- _Exercise_: Reproduce the text read from each of the records below verbatim, line for line, and omit the pictures from the output.

- _Supplied material_:
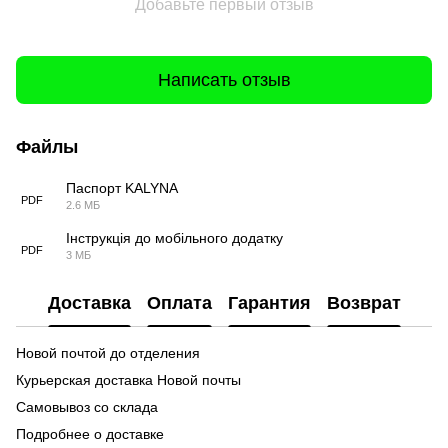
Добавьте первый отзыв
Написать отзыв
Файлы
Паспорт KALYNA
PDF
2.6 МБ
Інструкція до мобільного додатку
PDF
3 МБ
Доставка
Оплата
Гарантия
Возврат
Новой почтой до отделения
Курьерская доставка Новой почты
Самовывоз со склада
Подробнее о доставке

- _Answer to this task_:
Добавьте первый отзыв
Написать отзыв
Файлы
Паспорт KALYNA
PDF
2.6 МБ
Інструкція до мобільного додатку
PDF
3 МБ
Доставка
Оплата
Гарантия
Возврат
Новой почтой до отделения
Курьерская доставка Новой почты
Самовывоз со склада
Подробнее о доставке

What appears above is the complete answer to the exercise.